Stunted Animals Found in Forest Fragments
Mice and shrews living in isolated remnants of old-growth rainforest are smaller than their counterparts in large tracts of pristine forest. A study of five mammal species on the Olympic Peninsula in western United States found that three species had differences in body weight and length that related to the size of forest they lived in.
The research compared animals from isolated forest patches, less than 150 acres (60 hectares) in area, with those inhabiting clearcuts, second-growth forests and old-growth forests left in large expanses or in long corridors. Changes in body size arose over a surprisingly short period of time. The fragments of forest studied were severed from large forests just 30 years earlier.
Two species were consistent in size throughout the range of habitats: common deer mice (Peromyscus maniculatus) and southern red-backed voles (Clethrionomys gapperi).

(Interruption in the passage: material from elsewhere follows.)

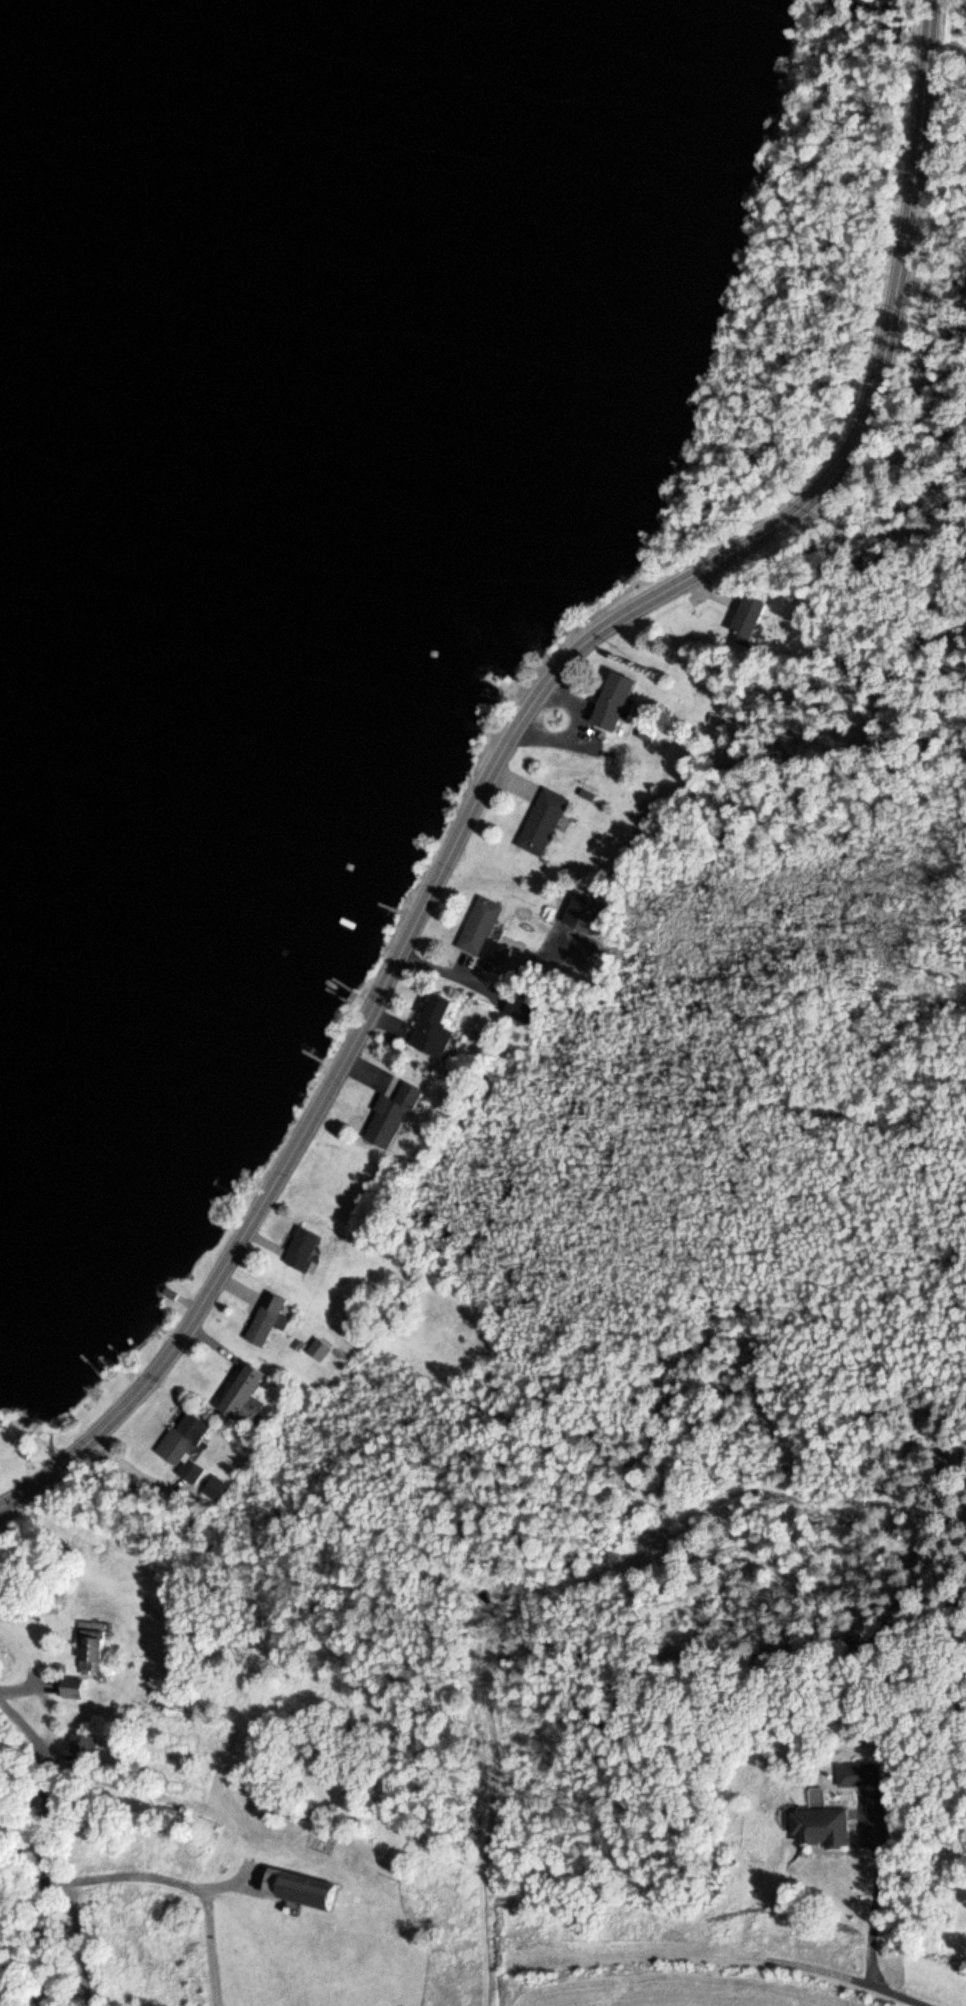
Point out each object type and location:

Three other species also reached the same size in both old-growth forest corridors and in large areas of old-growth forest: northwestern deer mouse (also called Keen's mouse, P. keeni), montane shrew (or dusky shrew, Sorex monticolus), and Trowbridge's shrew (S. trowbridgii). But compared to those forests, these same species in forest fragments were significantly lighter and shorter.
For instance, montane shrews in fragments averaged less than five grams in weight, while those from clearcuts, old-growth corridors and large forests weighed close to six grams. Similarly, Trowbridge's shrews in fragments grew to just over 5.8 centimetres long, whereas those from all other habitats were around 6.3 cm.

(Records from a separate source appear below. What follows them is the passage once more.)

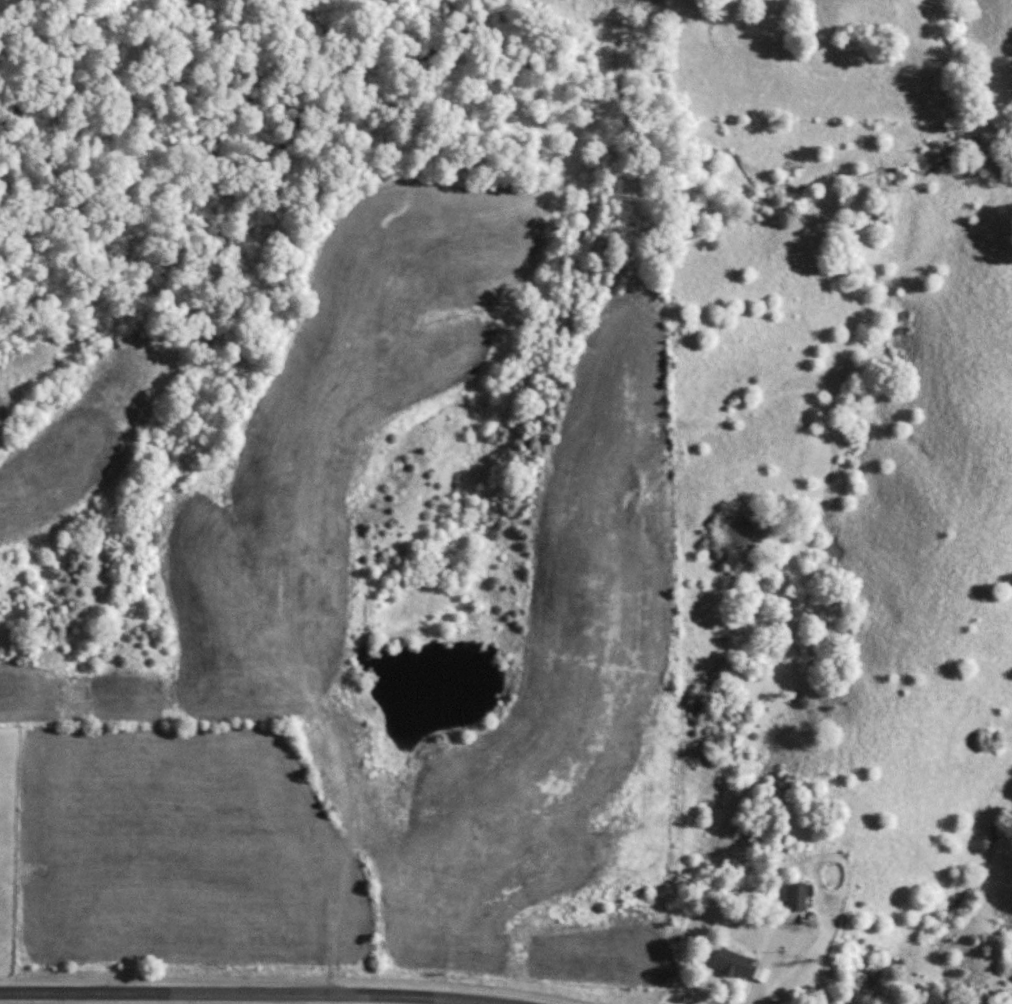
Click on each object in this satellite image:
building: (798, 895)
building: (735, 962)
road: (255, 993)

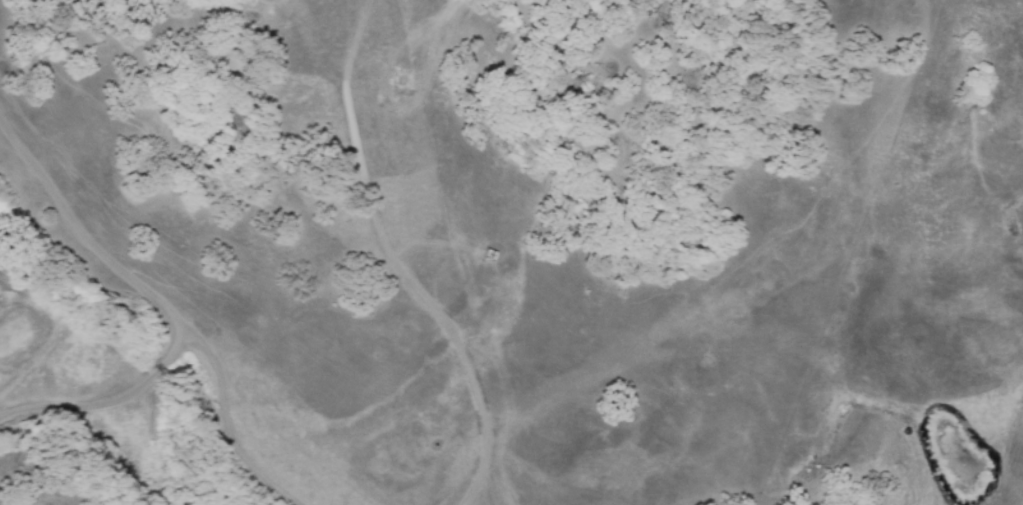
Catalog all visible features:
road: (424, 300)
road: (162, 304)
road: (106, 404)

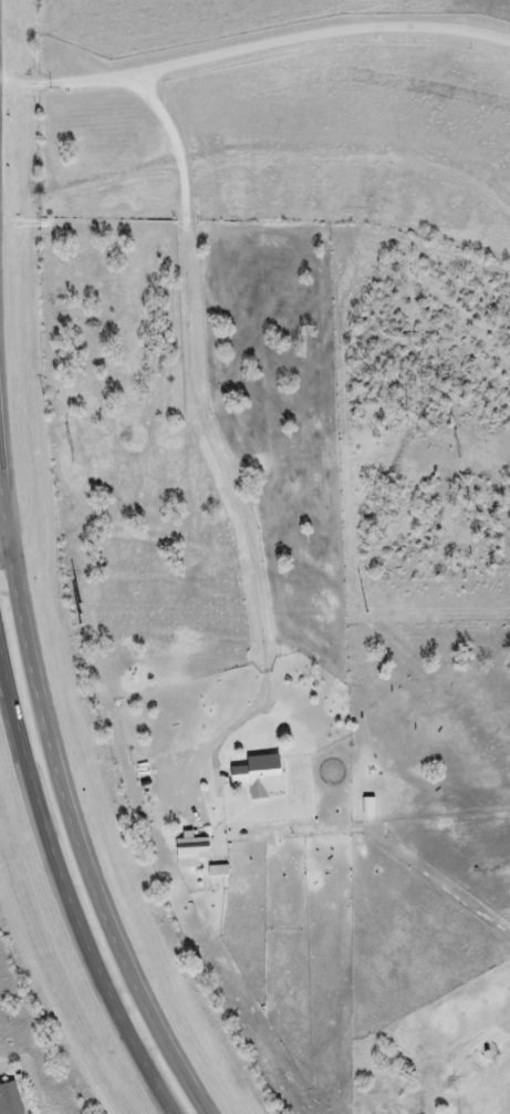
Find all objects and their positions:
road: (254, 46)
road: (216, 452)
power tower: (458, 455)
road: (4, 555)
power tower: (360, 613)
power tower: (73, 614)
building: (256, 776)
road: (67, 809)
road: (67, 895)
building: (9, 1100)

The fragments of intact rainforest are in effect islands of habitat. The findings in this study, however, counter the "island rule", a principle predicting that small animals evolve into larger creatures when they're isolated on tiny islands.
This research did not investigate how the transformations came about. The size discrepancies might be genetically based or result from environmental influences on individual condition. The stunted growth has widespread implications, though, since body size influences nearly all physiological and ecological aspects of an animal's existence.
Mark V. Lomolino and David R. Perault. 2007. Body Size Variation of Mammals in a Fragmented, Temperate Rainforest. Conservation Biology. 21(4): 1059-1069.